Every entry should be returned exactly. Omit none of them.
━━━ Entries supplied
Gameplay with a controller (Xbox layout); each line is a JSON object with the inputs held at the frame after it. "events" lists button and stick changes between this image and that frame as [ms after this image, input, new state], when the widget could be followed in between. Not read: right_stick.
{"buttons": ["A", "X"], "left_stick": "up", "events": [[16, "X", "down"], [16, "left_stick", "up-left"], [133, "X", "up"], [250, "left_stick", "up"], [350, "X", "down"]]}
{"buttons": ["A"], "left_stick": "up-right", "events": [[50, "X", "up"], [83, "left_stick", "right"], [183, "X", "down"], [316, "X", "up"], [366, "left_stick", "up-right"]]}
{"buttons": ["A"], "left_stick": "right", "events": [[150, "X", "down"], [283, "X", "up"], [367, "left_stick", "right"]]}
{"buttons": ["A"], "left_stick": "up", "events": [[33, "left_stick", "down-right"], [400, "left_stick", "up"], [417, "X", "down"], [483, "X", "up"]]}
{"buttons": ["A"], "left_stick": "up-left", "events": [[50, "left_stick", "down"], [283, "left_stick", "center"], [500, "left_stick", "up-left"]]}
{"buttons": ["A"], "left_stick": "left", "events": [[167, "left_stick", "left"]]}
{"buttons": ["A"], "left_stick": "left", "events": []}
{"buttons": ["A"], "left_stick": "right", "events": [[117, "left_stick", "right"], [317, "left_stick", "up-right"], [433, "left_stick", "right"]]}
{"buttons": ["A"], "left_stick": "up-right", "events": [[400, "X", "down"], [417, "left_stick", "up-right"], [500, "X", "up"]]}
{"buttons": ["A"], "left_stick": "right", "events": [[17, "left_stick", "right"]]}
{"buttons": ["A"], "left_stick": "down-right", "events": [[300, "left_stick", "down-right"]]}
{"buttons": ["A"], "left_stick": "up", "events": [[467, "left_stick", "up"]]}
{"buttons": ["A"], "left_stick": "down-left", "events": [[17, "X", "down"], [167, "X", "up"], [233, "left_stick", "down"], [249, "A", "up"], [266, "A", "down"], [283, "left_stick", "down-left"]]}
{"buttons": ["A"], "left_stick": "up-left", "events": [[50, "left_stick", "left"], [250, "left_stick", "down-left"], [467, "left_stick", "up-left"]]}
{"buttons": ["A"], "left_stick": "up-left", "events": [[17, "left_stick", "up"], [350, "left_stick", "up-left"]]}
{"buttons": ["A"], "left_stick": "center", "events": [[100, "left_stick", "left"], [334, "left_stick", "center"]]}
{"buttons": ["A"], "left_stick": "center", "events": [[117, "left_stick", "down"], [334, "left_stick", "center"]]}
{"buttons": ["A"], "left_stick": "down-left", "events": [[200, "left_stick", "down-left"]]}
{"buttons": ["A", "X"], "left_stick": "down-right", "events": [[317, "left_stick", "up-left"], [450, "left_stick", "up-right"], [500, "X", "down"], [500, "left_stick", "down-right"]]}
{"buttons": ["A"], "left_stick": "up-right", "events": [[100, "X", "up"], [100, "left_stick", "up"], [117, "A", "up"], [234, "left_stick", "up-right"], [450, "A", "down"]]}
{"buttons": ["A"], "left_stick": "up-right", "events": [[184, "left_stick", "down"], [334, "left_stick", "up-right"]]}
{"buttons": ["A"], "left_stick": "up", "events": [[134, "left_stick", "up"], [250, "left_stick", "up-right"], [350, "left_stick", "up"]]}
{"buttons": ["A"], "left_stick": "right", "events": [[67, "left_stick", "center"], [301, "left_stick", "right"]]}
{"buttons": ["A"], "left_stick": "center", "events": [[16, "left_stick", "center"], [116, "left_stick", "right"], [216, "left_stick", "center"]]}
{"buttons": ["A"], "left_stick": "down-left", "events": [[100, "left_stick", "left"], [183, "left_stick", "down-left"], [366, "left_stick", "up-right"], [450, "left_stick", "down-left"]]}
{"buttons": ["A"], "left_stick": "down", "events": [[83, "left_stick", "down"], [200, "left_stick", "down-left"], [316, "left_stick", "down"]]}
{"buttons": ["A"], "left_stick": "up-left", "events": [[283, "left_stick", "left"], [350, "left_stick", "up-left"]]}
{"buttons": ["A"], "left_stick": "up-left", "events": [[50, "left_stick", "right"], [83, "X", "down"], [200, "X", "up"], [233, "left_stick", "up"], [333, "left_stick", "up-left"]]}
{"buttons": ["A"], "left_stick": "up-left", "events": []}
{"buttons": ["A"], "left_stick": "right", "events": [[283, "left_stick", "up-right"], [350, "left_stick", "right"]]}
━━━━━━
## Solved exercise
Gameplay with a controller (Xbox layout); each line is a JSON object with the inputs held at the frame after it. "events" lists button and stick changes between this image and that frame as [ms after this image, input, new state], when the widget could be followed in between. Not read: right_stick.
{"buttons": ["A", "X"], "left_stick": "up", "events": [[16, "X", "down"], [16, "left_stick", "up-left"], [133, "X", "up"], [250, "left_stick", "up"], [350, "X", "down"]]}
{"buttons": ["A"], "left_stick": "up-right", "events": [[50, "X", "up"], [83, "left_stick", "right"], [183, "X", "down"], [316, "X", "up"], [366, "left_stick", "up-right"]]}
{"buttons": ["A"], "left_stick": "right", "events": [[150, "X", "down"], [283, "X", "up"], [367, "left_stick", "right"]]}
{"buttons": ["A"], "left_stick": "up", "events": [[33, "left_stick", "down-right"], [400, "left_stick", "up"], [417, "X", "down"], [483, "X", "up"]]}
{"buttons": ["A"], "left_stick": "up-left", "events": [[50, "left_stick", "down"], [283, "left_stick", "center"], [500, "left_stick", "up-left"]]}
{"buttons": ["A"], "left_stick": "left", "events": [[167, "left_stick", "left"]]}
{"buttons": ["A"], "left_stick": "left", "events": []}
{"buttons": ["A"], "left_stick": "right", "events": [[117, "left_stick", "right"], [317, "left_stick", "up-right"], [433, "left_stick", "right"]]}
{"buttons": ["A"], "left_stick": "up-right", "events": [[400, "X", "down"], [417, "left_stick", "up-right"], [500, "X", "up"]]}
{"buttons": ["A"], "left_stick": "right", "events": [[17, "left_stick", "right"]]}
{"buttons": ["A"], "left_stick": "down-right", "events": [[300, "left_stick", "down-right"]]}
{"buttons": ["A"], "left_stick": "up", "events": [[467, "left_stick", "up"]]}
{"buttons": ["A"], "left_stick": "down-left", "events": [[17, "X", "down"], [167, "X", "up"], [233, "left_stick", "down"], [249, "A", "up"], [266, "A", "down"], [283, "left_stick", "down-left"]]}
{"buttons": ["A"], "left_stick": "up-left", "events": [[50, "left_stick", "left"], [250, "left_stick", "down-left"], [467, "left_stick", "up-left"]]}
{"buttons": ["A"], "left_stick": "up-left", "events": [[17, "left_stick", "up"], [350, "left_stick", "up-left"]]}
{"buttons": ["A"], "left_stick": "center", "events": [[100, "left_stick", "left"], [334, "left_stick", "center"]]}
{"buttons": ["A"], "left_stick": "center", "events": [[117, "left_stick", "down"], [334, "left_stick", "center"]]}
{"buttons": ["A"], "left_stick": "down-left", "events": [[200, "left_stick", "down-left"]]}
{"buttons": ["A", "X"], "left_stick": "down-right", "events": [[317, "left_stick", "up-left"], [450, "left_stick", "up-right"], [500, "X", "down"], [500, "left_stick", "down-right"]]}
{"buttons": ["A"], "left_stick": "up-right", "events": [[100, "X", "up"], [100, "left_stick", "up"], [117, "A", "up"], [234, "left_stick", "up-right"], [450, "A", "down"]]}
{"buttons": ["A"], "left_stick": "up-right", "events": [[184, "left_stick", "down"], [334, "left_stick", "up-right"]]}
{"buttons": ["A"], "left_stick": "up", "events": [[134, "left_stick", "up"], [250, "left_stick", "up-right"], [350, "left_stick", "up"]]}
{"buttons": ["A"], "left_stick": "right", "events": [[67, "left_stick", "center"], [301, "left_stick", "right"]]}
{"buttons": ["A"], "left_stick": "center", "events": [[16, "left_stick", "center"], [116, "left_stick", "right"], [216, "left_stick", "center"]]}
{"buttons": ["A"], "left_stick": "down-left", "events": [[100, "left_stick", "left"], [183, "left_stick", "down-left"], [366, "left_stick", "up-right"], [450, "left_stick", "down-left"]]}
{"buttons": ["A"], "left_stick": "down", "events": [[83, "left_stick", "down"], [200, "left_stick", "down-left"], [316, "left_stick", "down"]]}
{"buttons": ["A"], "left_stick": "up-left", "events": [[283, "left_stick", "left"], [350, "left_stick", "up-left"]]}
{"buttons": ["A"], "left_stick": "up-left", "events": [[50, "left_stick", "right"], [83, "X", "down"], [200, "X", "up"], [233, "left_stick", "up"], [333, "left_stick", "up-left"]]}
{"buttons": ["A"], "left_stick": "up-left", "events": []}
{"buttons": ["A"], "left_stick": "right", "events": [[283, "left_stick", "up-right"], [350, "left_stick", "right"]]}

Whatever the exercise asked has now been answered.